En d’autres termes, le festival dresse un inventaire des plaies saignantes de la planète. Et il répercute par la-même nombre des questions soulevées par la 61ème session de la Commission des droits de l’homme de l’ONU.
Un mégaphone humaniste
Cette année, le festival fait même un pas de plus en organisant les premiers «Etats généraux des droits humains de Genève». «Il s’agit de retrouver la fonction première de la commission, à savoir de permettre aux personnes victimes de violations des droits humains et à leurs défenseurs de témoigner», souligne Yaël Reinharz Hazan, l’une des organisatrices du festival.
Les deux volets des droits humains définis par l’ONU sont abordés: un débat intitulé «La réforme des Nations Unies: quelles perspectives en terme de justice sociale?» a lieu le 12 mars avec pour cadre les droits économiques et sociaux stipulés par l’ONU.
Quant aux droits de la personne et leurs multiples violations, ils font l’objet d’une table ronde, le 23 mars, réunissant une cinquantaine d’ONG.

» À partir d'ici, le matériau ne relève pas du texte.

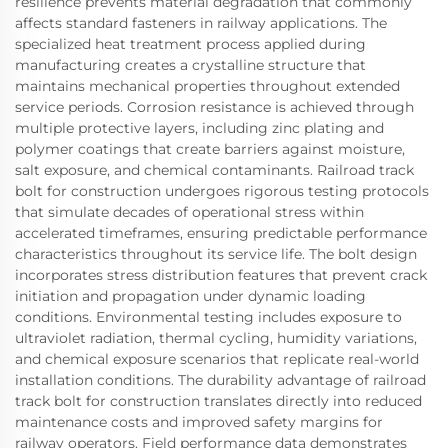
resilience prevents material degradation that commonly
affects standard fasteners in railway applications. The
specialized heat treatment process applied during
manufacturing creates a crystalline structure that
maintains mechanical properties throughout extended
service periods. Corrosion resistance is achieved through
multiple protective layers, including zinc plating and
polymer coatings that create barriers against moisture,
salt exposure, and chemical contaminants. Railroad track
bolt for construction undergoes rigorous testing protocols
that simulate decades of operational stress within
accelerated timeframes, ensuring predictable performance
characteristics throughout its service life. The bolt design
incorporates stress distribution features that prevent crack
initiation and propagation under dynamic loading
conditions. Environmental testing includes exposure to
ultraviolet radiation, thermal cycling, humidity variations,
and chemical exposure scenarios that replicate real-world
installation conditions. The durability advantage of railroad
track bolt for construction translates directly into reduced
maintenance costs and improved safety margins for
railway operators. Field performance data demonstrates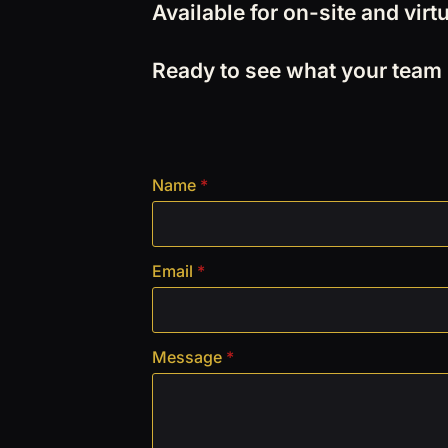
Available for on-site and vi
Ready to see what your team is
Name
*
Email
*
Message
*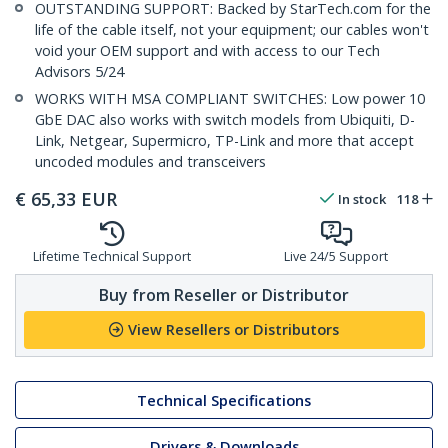
OUTSTANDING SUPPORT: Backed by StarTech.com for the
life of the cable itself, not your equipment; our cables won't
void your OEM support and with access to our Tech
Advisors 5/24
WORKS WITH MSA COMPLIANT SWITCHES: Low power 10
GbE DAC also works with switch models from Ubiquiti, D-
Link, Netgear, Supermicro, TP-Link and more that accept
uncoded modules and transceivers
€
65,33
EUR
In stock
118
Lifetime Technical Support
Live 24/5 Support
Buy from Reseller or Distributor
View Resellers or Distributors
Technical Specifications
Drivers & Downloads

Le festival devient ainsi le forum privilégié d’une ville – Genève – qui se veut capitale des droits de l’homme. Il répond – par le débat et l’action – aux attaques de tous bords dont ils sont la cible.
swissinfo, Frédéric Burnand à Genève
Le 3ème Festival international du film sur les droits humains se tient à Genève du 11 au 19 mars à la Maison des Arts du Grütli.
12 documentaires sont en compétition et 14 films servent de base à des débats.
Des débats alimentés par des personnalités comme l’Iranienne Shirin Ebadi, prix Nobel de la paix, Louise Harbour, haut commissaire aux droits de l’homme, l’orientaliste Gilles Keppel, Jean-Christophe Rufin, d’Action contre la faim ou la Malienne Amina Traoré, figure du Forum de Porto Alegre.
– Le festival est soutenu, entre autre, par le ministère suisse des affaires étrangères, la ville et le canton de Genève, la Francophonie et la Loterie Romande.
– Le comité de parrainage est composé de 7 personnes dont Louise Harbour, la cantatrice Barbara Hendricks, l’avocat Robert Badinter, le cinéaste Ken Loach, l’écrivain Jorge Semprun et l’ancien président du Conseil d’Etat genevois Guy-Olivier Segond.